I would guess that the title was more of a way for the band to remember it (not that it helped)

Οὖτις, Thursday, 20 February 2020 23:29 (four years ago) link

Now, that's just rude.

Ticket Tout (morrisp), Thursday, 20 February 2020 23:44 (four years ago) link

Brit Hells Angels bring Family's Music From a Doll's House lp and watch Doctor Who on their hell-raising bank holiday weekend.

by the light of the burning Citroën, Friday, 21 February 2020 00:06 (four years ago) link

the dead have another song in seven. guess what it's called.

ts: "the eleven" by the grateful dead vs. "eleven" by primus

i mean, they proved that they could be as lumpen and imprecise as any group of british art school dropouts, so job done?

i've listened to way more dead than i can rationally justify, and i still don't fuck with "live/dead". idk, maybe it is that great, but it just completely fails to click with me. yeah it's a decent guitar solo and all but i really would rather listen to cipollina. jerry gets compared a lot to django but while django built an amazing technique to compensate for his missing finger, jerry just seems to have accepted it as a limit and worked within that limit, and for me to find him listenable i have to do the same.

__Exercises__.
**1.** In the thread, whose guitar playing does the last poster say they would rather listen to?
**2.** Reproduce the rows word for word, starting with the first row and ending with the line that contains "family: Anatidae".

__Supplied entries__.
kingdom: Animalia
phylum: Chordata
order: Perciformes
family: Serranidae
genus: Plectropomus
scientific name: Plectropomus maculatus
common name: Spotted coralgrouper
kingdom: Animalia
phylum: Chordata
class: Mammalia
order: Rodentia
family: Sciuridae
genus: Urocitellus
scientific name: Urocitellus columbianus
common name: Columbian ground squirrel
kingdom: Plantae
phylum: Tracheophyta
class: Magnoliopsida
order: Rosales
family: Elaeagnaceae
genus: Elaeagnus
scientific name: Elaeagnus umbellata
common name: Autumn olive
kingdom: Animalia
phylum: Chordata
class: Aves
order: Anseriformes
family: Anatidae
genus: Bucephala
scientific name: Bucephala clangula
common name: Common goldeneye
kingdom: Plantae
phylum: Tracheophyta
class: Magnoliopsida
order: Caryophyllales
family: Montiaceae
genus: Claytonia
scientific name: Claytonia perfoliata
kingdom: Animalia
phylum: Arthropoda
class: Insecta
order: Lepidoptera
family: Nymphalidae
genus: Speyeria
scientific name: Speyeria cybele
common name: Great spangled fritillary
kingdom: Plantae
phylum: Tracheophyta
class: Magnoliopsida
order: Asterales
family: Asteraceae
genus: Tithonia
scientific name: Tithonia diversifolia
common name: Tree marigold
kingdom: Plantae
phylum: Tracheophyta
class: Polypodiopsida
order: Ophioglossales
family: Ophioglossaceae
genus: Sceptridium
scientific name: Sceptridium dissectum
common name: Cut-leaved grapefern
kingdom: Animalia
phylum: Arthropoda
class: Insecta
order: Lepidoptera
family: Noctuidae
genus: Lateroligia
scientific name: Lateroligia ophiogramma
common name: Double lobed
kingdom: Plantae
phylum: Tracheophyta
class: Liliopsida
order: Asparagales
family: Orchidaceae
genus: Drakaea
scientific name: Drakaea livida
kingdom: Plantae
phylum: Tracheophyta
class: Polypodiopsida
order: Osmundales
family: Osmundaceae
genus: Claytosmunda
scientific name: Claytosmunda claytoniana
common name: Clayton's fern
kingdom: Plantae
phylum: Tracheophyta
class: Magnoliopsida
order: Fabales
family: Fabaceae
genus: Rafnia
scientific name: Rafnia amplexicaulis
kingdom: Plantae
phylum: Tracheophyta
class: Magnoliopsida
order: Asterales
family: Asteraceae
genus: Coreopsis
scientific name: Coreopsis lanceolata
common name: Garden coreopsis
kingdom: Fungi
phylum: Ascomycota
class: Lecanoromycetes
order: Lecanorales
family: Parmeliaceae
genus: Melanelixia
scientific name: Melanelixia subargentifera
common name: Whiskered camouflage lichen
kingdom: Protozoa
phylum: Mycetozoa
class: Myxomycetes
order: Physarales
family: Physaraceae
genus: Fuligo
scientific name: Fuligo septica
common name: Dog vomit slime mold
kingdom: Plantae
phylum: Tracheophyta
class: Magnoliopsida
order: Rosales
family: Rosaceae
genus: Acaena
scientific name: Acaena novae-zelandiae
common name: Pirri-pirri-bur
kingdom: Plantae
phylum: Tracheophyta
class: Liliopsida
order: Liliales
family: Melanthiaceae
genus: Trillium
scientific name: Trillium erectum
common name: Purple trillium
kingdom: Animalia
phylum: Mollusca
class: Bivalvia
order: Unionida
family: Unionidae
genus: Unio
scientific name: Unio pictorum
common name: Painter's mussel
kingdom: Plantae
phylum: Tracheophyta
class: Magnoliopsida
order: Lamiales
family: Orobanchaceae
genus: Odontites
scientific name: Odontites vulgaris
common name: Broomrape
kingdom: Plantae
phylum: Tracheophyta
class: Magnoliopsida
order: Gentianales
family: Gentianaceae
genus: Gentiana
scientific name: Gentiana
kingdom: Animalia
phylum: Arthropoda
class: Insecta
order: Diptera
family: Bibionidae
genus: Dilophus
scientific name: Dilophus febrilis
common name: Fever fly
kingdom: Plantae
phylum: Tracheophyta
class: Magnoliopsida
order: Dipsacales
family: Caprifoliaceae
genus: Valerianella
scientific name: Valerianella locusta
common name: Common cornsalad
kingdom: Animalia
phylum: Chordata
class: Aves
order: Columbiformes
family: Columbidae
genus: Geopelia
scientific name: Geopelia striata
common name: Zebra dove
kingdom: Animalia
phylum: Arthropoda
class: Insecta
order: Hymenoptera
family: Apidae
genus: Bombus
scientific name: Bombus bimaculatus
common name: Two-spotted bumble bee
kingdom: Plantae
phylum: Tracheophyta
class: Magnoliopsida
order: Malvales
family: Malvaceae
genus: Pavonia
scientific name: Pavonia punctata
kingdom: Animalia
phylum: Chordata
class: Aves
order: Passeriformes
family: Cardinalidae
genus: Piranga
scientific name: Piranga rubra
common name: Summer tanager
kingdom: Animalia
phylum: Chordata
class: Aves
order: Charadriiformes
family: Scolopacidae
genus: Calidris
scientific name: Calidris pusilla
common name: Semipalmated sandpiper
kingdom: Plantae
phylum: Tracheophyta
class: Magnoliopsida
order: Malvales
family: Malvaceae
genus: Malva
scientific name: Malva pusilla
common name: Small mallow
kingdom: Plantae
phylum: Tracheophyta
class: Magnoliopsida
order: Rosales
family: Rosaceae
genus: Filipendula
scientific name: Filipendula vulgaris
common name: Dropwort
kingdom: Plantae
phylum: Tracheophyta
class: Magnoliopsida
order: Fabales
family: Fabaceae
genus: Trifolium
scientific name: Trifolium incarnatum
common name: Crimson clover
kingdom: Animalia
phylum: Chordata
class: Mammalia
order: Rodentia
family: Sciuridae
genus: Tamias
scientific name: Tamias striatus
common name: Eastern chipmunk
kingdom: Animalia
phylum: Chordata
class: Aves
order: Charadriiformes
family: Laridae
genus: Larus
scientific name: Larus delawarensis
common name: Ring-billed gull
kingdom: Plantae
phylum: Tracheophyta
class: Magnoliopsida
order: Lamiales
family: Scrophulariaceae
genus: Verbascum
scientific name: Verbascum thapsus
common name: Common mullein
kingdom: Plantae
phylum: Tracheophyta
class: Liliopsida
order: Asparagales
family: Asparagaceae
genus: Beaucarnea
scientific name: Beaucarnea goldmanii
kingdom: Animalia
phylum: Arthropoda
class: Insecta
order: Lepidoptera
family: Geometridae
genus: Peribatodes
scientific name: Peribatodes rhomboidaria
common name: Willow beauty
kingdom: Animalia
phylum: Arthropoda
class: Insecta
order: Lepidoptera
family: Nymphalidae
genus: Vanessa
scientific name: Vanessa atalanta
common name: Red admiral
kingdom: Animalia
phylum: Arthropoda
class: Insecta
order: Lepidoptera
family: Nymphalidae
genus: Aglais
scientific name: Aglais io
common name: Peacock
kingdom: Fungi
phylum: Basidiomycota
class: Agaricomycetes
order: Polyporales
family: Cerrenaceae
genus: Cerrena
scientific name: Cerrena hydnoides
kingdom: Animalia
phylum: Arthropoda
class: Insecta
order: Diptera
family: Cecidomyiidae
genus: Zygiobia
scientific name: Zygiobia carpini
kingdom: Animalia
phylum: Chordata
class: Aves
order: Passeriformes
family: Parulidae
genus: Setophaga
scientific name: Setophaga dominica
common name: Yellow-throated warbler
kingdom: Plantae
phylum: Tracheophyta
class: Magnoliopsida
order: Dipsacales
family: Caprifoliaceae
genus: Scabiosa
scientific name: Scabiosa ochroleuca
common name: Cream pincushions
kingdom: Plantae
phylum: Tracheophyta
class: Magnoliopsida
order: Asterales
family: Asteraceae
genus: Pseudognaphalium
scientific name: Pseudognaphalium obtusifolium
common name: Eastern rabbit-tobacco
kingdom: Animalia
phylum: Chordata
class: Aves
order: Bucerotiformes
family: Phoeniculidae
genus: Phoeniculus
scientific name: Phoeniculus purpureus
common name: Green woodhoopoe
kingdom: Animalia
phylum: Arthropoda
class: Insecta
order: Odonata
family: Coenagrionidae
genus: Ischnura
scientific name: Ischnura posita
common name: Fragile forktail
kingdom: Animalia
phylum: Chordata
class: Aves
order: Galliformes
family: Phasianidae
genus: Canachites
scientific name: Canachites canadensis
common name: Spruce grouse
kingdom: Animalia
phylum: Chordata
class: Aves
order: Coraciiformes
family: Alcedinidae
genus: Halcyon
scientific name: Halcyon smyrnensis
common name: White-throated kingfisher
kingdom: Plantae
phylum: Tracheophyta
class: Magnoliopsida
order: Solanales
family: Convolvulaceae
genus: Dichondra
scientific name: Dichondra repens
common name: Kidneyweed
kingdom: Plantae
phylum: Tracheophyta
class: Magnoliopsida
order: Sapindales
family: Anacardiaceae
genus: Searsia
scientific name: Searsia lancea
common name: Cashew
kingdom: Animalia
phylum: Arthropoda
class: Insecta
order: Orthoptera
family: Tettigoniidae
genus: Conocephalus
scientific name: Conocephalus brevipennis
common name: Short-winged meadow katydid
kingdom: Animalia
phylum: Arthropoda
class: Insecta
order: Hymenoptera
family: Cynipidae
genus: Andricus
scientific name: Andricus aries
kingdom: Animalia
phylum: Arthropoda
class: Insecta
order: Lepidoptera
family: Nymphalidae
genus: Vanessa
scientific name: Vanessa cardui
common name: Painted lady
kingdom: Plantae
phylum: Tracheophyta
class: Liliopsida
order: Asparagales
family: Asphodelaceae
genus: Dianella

__Expected results__.
**1.** Cipollina's.

**2.**
kingdom: Animalia
phylum: Chordata
order: Perciformes
family: Serranidae
genus: Plectropomus
scientific name: Plectropomus maculatus
common name: Spotted coralgrouper
kingdom: Animalia
phylum: Chordata
class: Mammalia
order: Rodentia
family: Sciuridae
genus: Urocitellus
scientific name: Urocitellus columbianus
common name: Columbian ground squirrel
kingdom: Plantae
phylum: Tracheophyta
class: Magnoliopsida
order: Rosales
family: Elaeagnaceae
genus: Elaeagnus
scientific name: Elaeagnus umbellata
common name: Autumn olive
kingdom: Animalia
phylum: Chordata
class: Aves
order: Anseriformes
family: Anatidae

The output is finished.